━━ 読解用抜粋

日本経済全体の需給関係を示す需給ギャップ((実際のGDP-潜在GDP)/潜在GDP)は、内閣府の最新の推計値によると2023年4~6月期にプラス0.1%と、2019年7~9月期以来、3年9か月ぶりにプラスに転じた。金額で見れば年率1兆円程度である。
政府・与党は、過去の経済対策で、マイナスの需給ギャップの存在を経済対策が必要であることの根拠としてきた。マイナスの需給ギャップを穴埋めするために、その規模に匹敵する規模の経済対策が必要との議論である。
この議論に照らせば、現時点では、減税などの景気刺激策は必要ないはずである。しかし、大規模な対策を実施することで国民にアピールし、選挙結果に繋げていくことを画策する向きは、大規模経済対策を正当化する根拠を、従来の『需給ギャップ』から、今回は『税収増の還元』へとすり替えている」

━━━━
━━ 資料

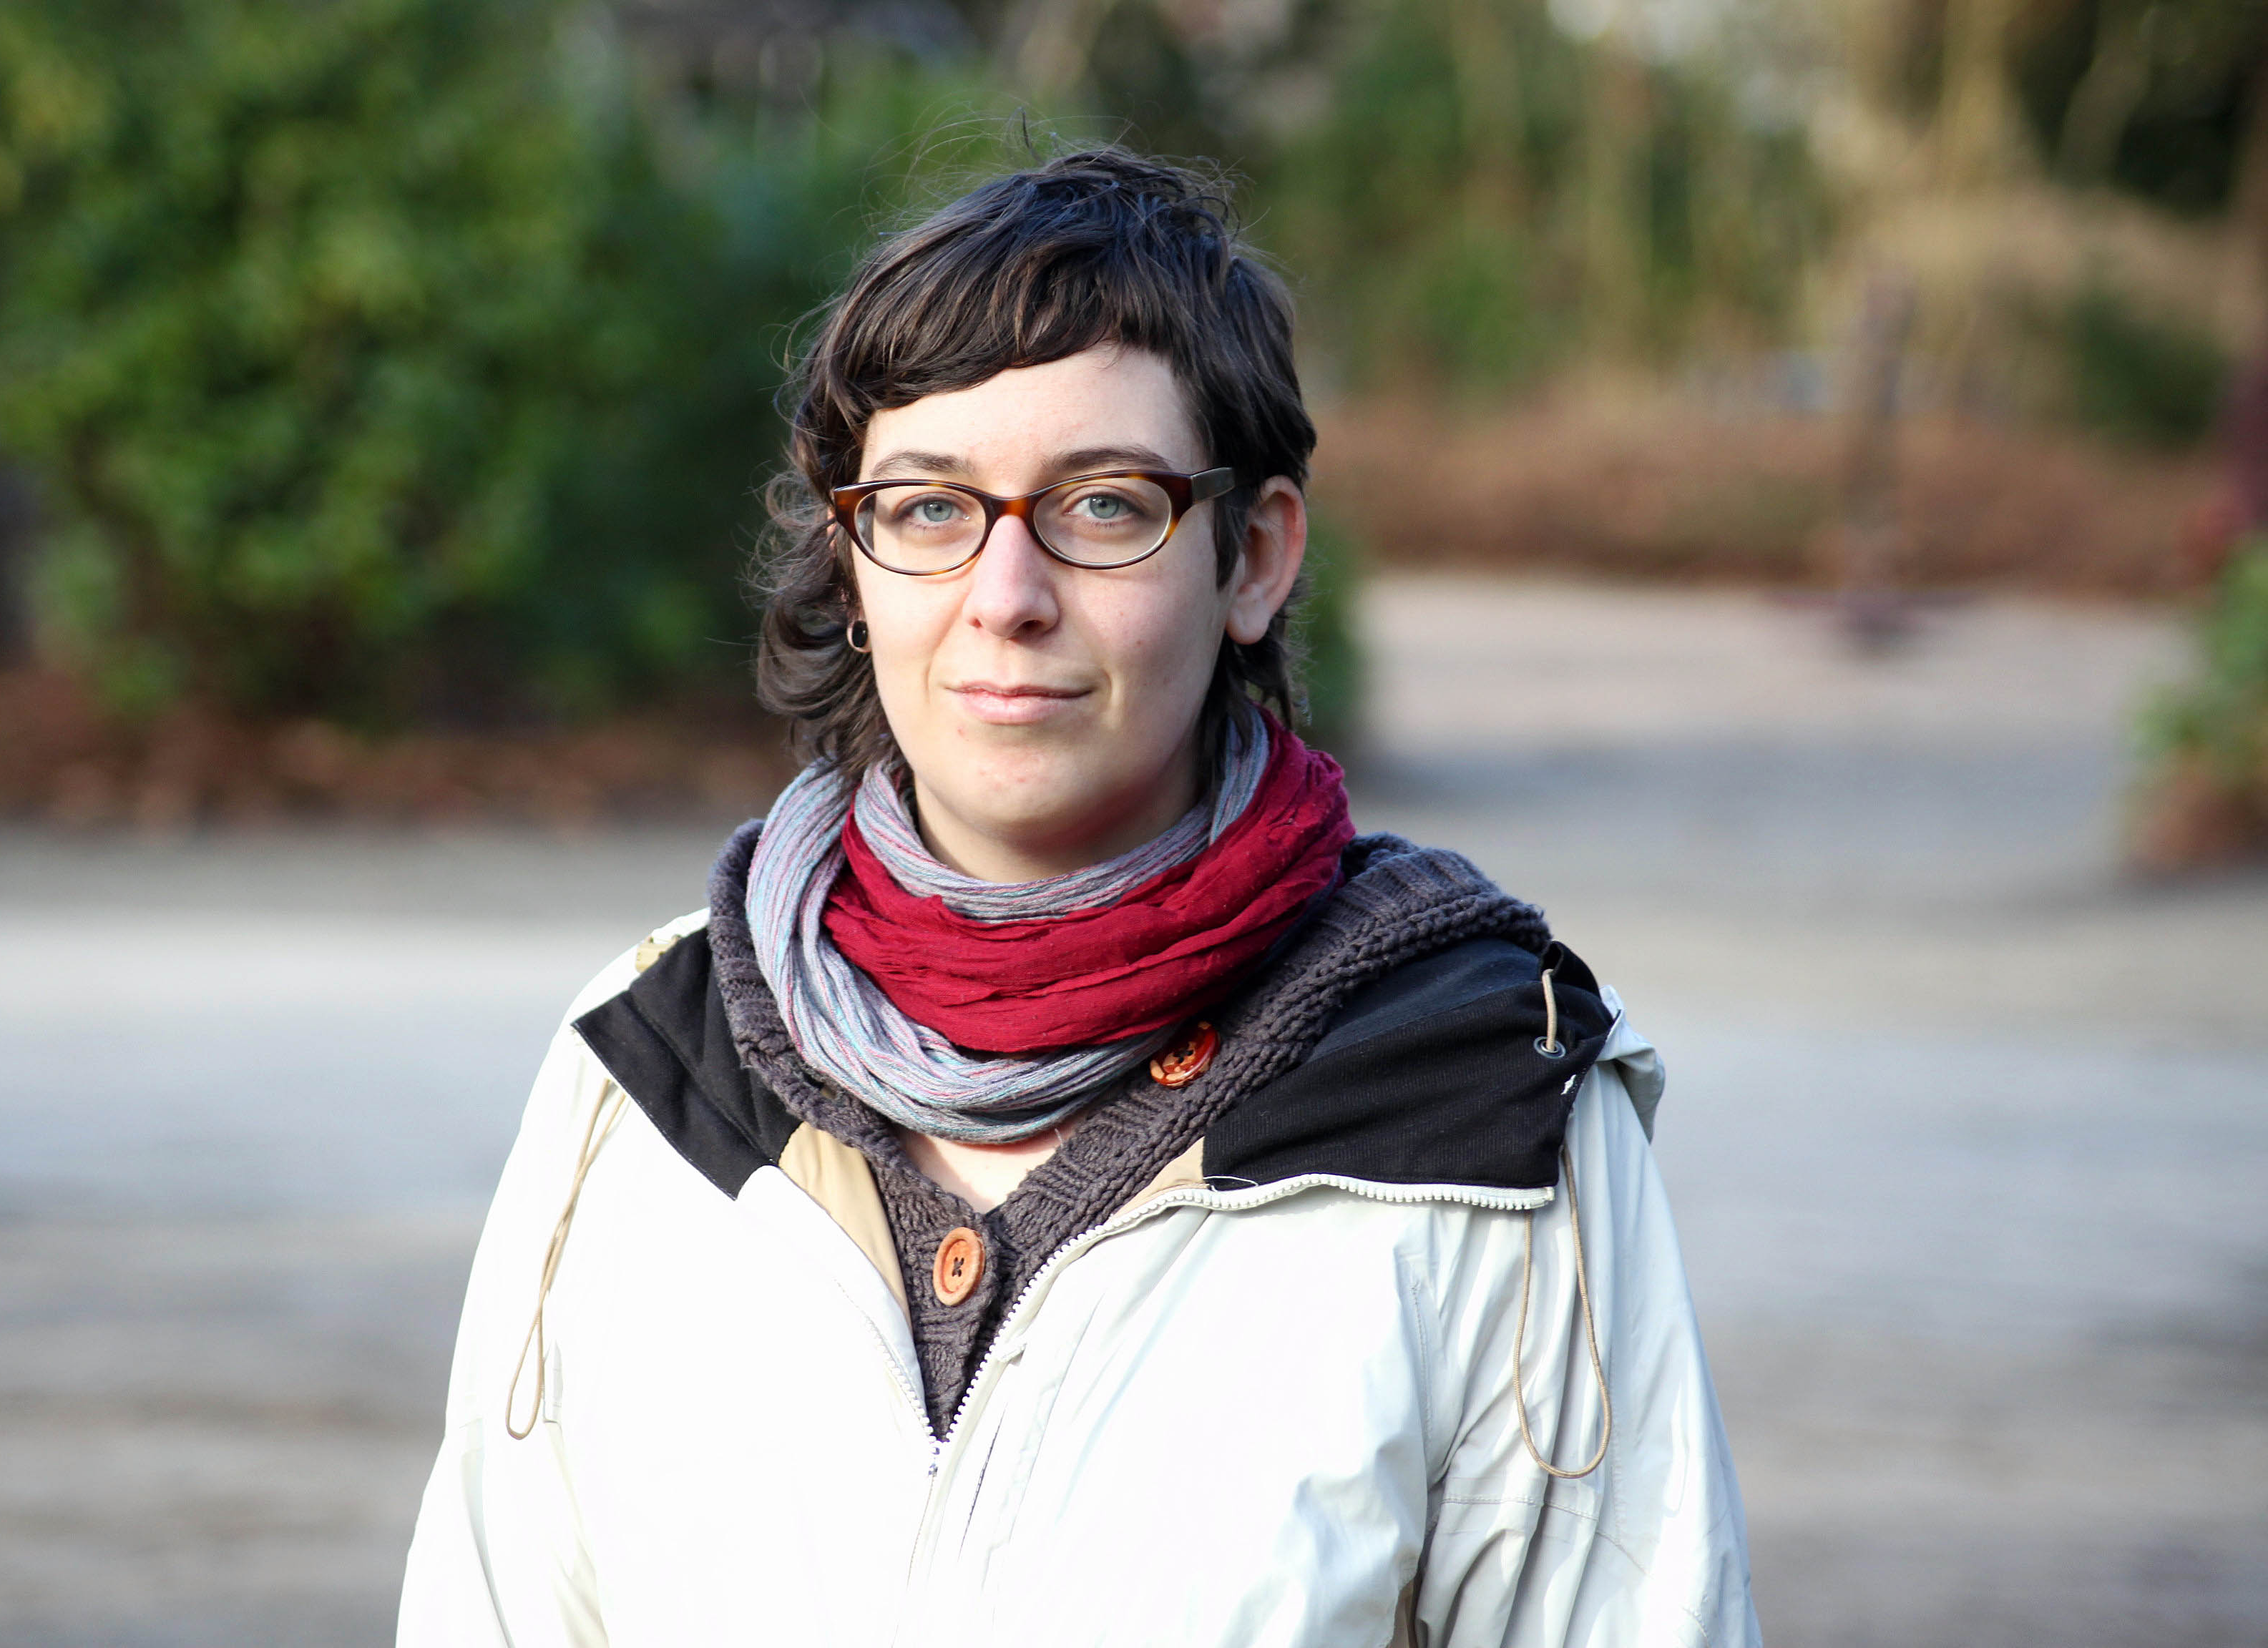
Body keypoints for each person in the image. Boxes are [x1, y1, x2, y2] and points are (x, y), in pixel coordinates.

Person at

━━━━

▶ 理解度チェック
**1)** 需給ギャップについての抜粋によると、内閣府の最新の推計で2023年4~6月期の需給ギャップはどうなりましたか。
**2)** 需給ギャップについての抜粋で「政府・与党は、」で始まる段落を、主な事実を残して一文に短くまとめてください。
**3)** 需給ギャップについての抜粋の最後の文に続けて、その先を書いてください。

▶ 解答例
**1)** プラス0.1%となり、2019年7~9月期以来、3年9か月ぶりにプラスに転じました。

**2)** 政府・与党は過去の経済対策で、マイナスの需給ギャップを対策が必要な根拠とし、それを穴埋めするにはその規模に匹敵する対策が必要だと論じてきた。

**3)**
   需給ギャップとは、簡単に言うと、一国の経済全体の総需要と供給力の差のことで、マイナスになるということはデフレ傾向になるということだ。だから、景気刺激策が必要になるわけだが、現在はプラスに転じ、インフレ傾向になり始めている。

   そして、税収増を国民に還元することに対しても、木内氏はこう問題視している。

「近年は、税収が見込みを上回る傾向があることは確かである。2022年度の税収は71.1兆円と当初の見通しよりも6兆円ほど上振れた。
それだからと言って、減税措置や歳出拡大が正当化されるわけではないだろう。国民が享受している政府サービスである歳出額を、国民負担が中心の歳入額が上回っている場合には、取り過ぎた税金を国民に返すという選択肢が出てくる。
しかし、現状は、歳出額が歳入額を大幅に上回り続けており、享受する政府サービスに見合った負担を現在の国民が十分に負っていない状況である。そうしたもとでの税収の上振れは、財政赤字を穴埋めし、新規国債発行を少しでも減らすことに使うのが筋だ」

   そして、こう結んでいる。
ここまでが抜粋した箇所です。